Task: Please print the full listing below exactly, but not the pictures in it.

Data records:
■ ■ ■ ■
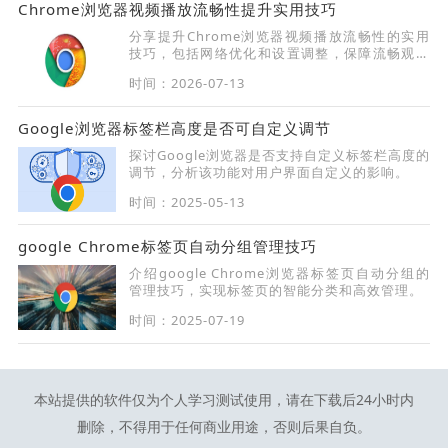
Chrome浏览器视频播放流畅性提升实用技巧
分享提升Chrome浏览器视频播放流畅性的实用
技巧，包括网络优化和设置调整，保障流畅观看
体验。
时间：2026-07-13
Google浏览器标签栏高度是否可自定义调节
探讨Google浏览器是否支持自定义标签栏高度的
调节，分析该功能对用户界面自定义的影响。
时间：2025-05-13
google Chrome标签页自动分组管理技巧
介绍google Chrome浏览器标签页自动分组的
管理技巧，实现标签页的智能分类和高效管理。
时间：2025-07-19
本站提供的软件仅为个人学习测试使用，请在下载后24小时内
删除，不得用于任何商业用途，否则后果自负。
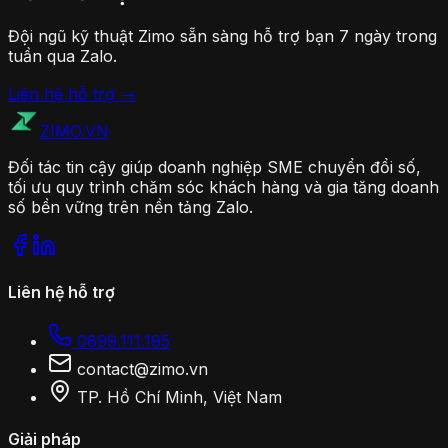
Đội ngũ kỹ thuật Zimo sẵn sàng hỗ trợ bạn 7 ngày trong
tuần qua Zalo.
Liên hệ hỗ trợ →
ZIMO
.VN
Đối tác tin cậy giúp doanh nghiệp SME chuyển đổi số,
tối ưu quy trình chăm sóc khách hàng và gia tăng doanh
số bền vững trên nền tảng Zalo.
Liên hệ hỗ trợ
0899.111.195
contact@zimo.vn
TP. Hồ Chí Minh, Việt Nam
Giải pháp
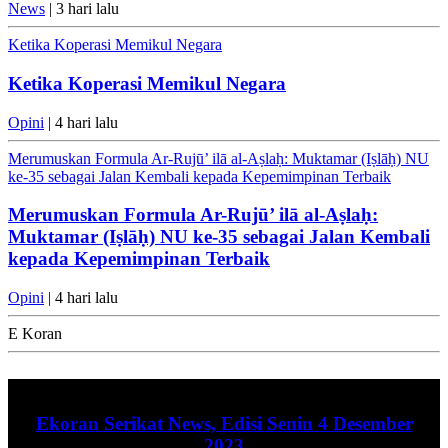
News
| 3 hari lalu
Ketika Koperasi Memikul Negara
Ketika Koperasi Memikul Negara
Opini
| 4 hari lalu
Merumuskan Formula Ar-Rujū’ ilā al-Aṣlaḥ: Muktamar (Iṣlāḥ) NU
ke-35 sebagai Jalan Kembali kepada Kepemimpinan Terbaik
Merumuskan Formula Ar-Rujū’ ilā al-Aṣlaḥ:
Muktamar (Iṣlāḥ) NU ke-35 sebagai Jalan Kembali
kepada Kepemimpinan Terbaik
Opini
| 4 hari lalu
E Koran
Ekoran Serikat News, Edisi Senin 4 Desember
2023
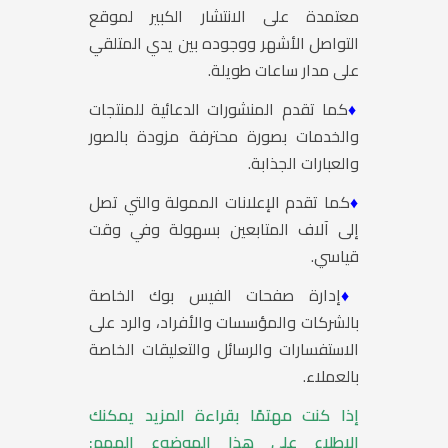
معتمدة على الانتشار الكبير لموقع
التواصل الأشهر ووجوده بين يدي المتلقي
على مدار ساعات طويلة.
♦
كما تقدم المنشورات الدعائية للمنتجات
والخدمات بصورة محترفة مزودة بالصور
والعبارات الجذابة.
♦
كما تقدم الإعلانات الممولة والتي تصل
إلى آلاف المتابعين بسهولة وفي وقت
قياسي.
♦
إدارة صفحات الفيس بوك الخاصة
بالشركات والمؤسسات والأفراد، والرد على
الاستفسارات والرسائل والتعليقات الخاصة
بالعملاء.
إذا كنت مهتمًا بقراءة المزيد يمكنك
الاطلاع على هذا الموضوع المهم:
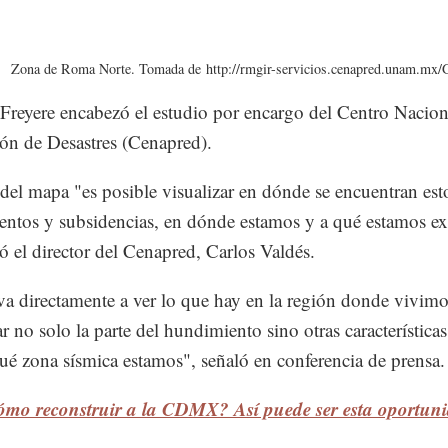
Zona de Roma Norte. Tomada de http://rmgir-servicios.cenapred.unam.mx/G
Freyere encabezó el estudio por encargo del Centro Nacion
ón de Desastres (Cenapred).
 del mapa "es posible visualizar en dónde se encuentran est
ntos y subsidencias, en dónde estamos y a qué estamos ex
có el director del Cenapred, Carlos Valdés.
va directamente a ver lo que hay en la región donde vivim
r no solo la parte del hundimiento sino otras característica
ué zona sísmica estamos", señaló en conferencia de prensa.
ómo reconstruir a la CDMX? Así puede ser esta oportun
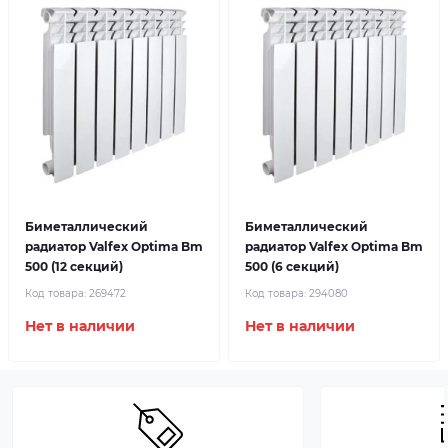
Биметаллический
Биметаллический
радиатор Valfex Optima Bm
радиатор Valfex Optima Bm
500 (12 секций)
500 (6 секций)
Код товара:
269472
Код товара:
294080
Нет в наличии
Нет в наличии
■ ■ ■ ■
Task response:
Chrome浏览器视频播放流畅性提升实用技巧
分享提升Chrome浏览器视频播放流畅性的实用
技巧，包括网络优化和设置调整，保障流畅观看
体验。
时间：2026-07-13
Google浏览器标签栏高度是否可自定义调节
探讨Google浏览器是否支持自定义标签栏高度的
调节，分析该功能对用户界面自定义的影响。
时间：2025-05-13
google Chrome标签页自动分组管理技巧
介绍google Chrome浏览器标签页自动分组的
管理技巧，实现标签页的智能分类和高效管理。
时间：2025-07-19
本站提供的软件仅为个人学习测试使用，请在下载后24小时内
删除，不得用于任何商业用途，否则后果自负。
Đội ngũ kỹ thuật Zimo sẵn sàng hỗ trợ bạn 7 ngày trong
tuần qua Zalo.
Liên hệ hỗ trợ →
ZIMO
.VN
Đối tác tin cậy giúp doanh nghiệp SME chuyển đổi số,
tối ưu quy trình chăm sóc khách hàng và gia tăng doanh
số bền vững trên nền tảng Zalo.
Liên hệ hỗ trợ
0899.111.195
contact@zimo.vn
TP. Hồ Chí Minh, Việt Nam
Giải pháp
News
| 3 hari lalu
Ketika Koperasi Memikul Negara
Ketika Koperasi Memikul Negara
Opini
| 4 hari lalu
Merumuskan Formula Ar-Rujū’ ilā al-Aṣlaḥ: Muktamar (Iṣlāḥ) NU
ke-35 sebagai Jalan Kembali kepada Kepemimpinan Terbaik
Merumuskan Formula Ar-Rujū’ ilā al-Aṣlaḥ:
Muktamar (Iṣlāḥ) NU ke-35 sebagai Jalan Kembali
kepada Kepemimpinan Terbaik
Opini
| 4 hari lalu
E Koran
Ekoran Serikat News, Edisi Senin 4 Desember
2023
معتمدة على الانتشار الكبير لموقع
التواصل الأشهر ووجوده بين يدي المتلقي
على مدار ساعات طويلة.
♦
كما تقدم المنشورات الدعائية للمنتجات
والخدمات بصورة محترفة مزودة بالصور
والعبارات الجذابة.
♦
كما تقدم الإعلانات الممولة والتي تصل
إلى آلاف المتابعين بسهولة وفي وقت
قياسي.
♦
إدارة صفحات الفيس بوك الخاصة
بالشركات والمؤسسات والأفراد، والرد على
الاستفسارات والرسائل والتعليقات الخاصة
بالعملاء.
إذا كنت مهتمًا بقراءة المزيد يمكنك
الاطلاع على هذا الموضوع المهم:
Zona de Roma Norte. Tomada de http://rmgir-servicios.cenapred.unam.mx/G
Freyere encabezó el estudio por encargo del Centro Nacion
ón de Desastres (Cenapred).
 del mapa "es posible visualizar en dónde se encuentran est
ntos y subsidencias, en dónde estamos y a qué estamos ex
có el director del Cenapred, Carlos Valdés.
va directamente a ver lo que hay en la región donde vivim
r no solo la parte del hundimiento sino otras característica
ué zona sísmica estamos", señaló en conferencia de prensa.
ómo reconstruir a la CDMX? Así puede ser esta oportun
Биметаллический
Биметаллический
радиатор Valfex Optima Bm
радиатор Valfex Optima Bm
500 (12 секций)
500 (6 секций)
Код товара:
269472
Код товара:
294080
Нет в наличии
Нет в наличии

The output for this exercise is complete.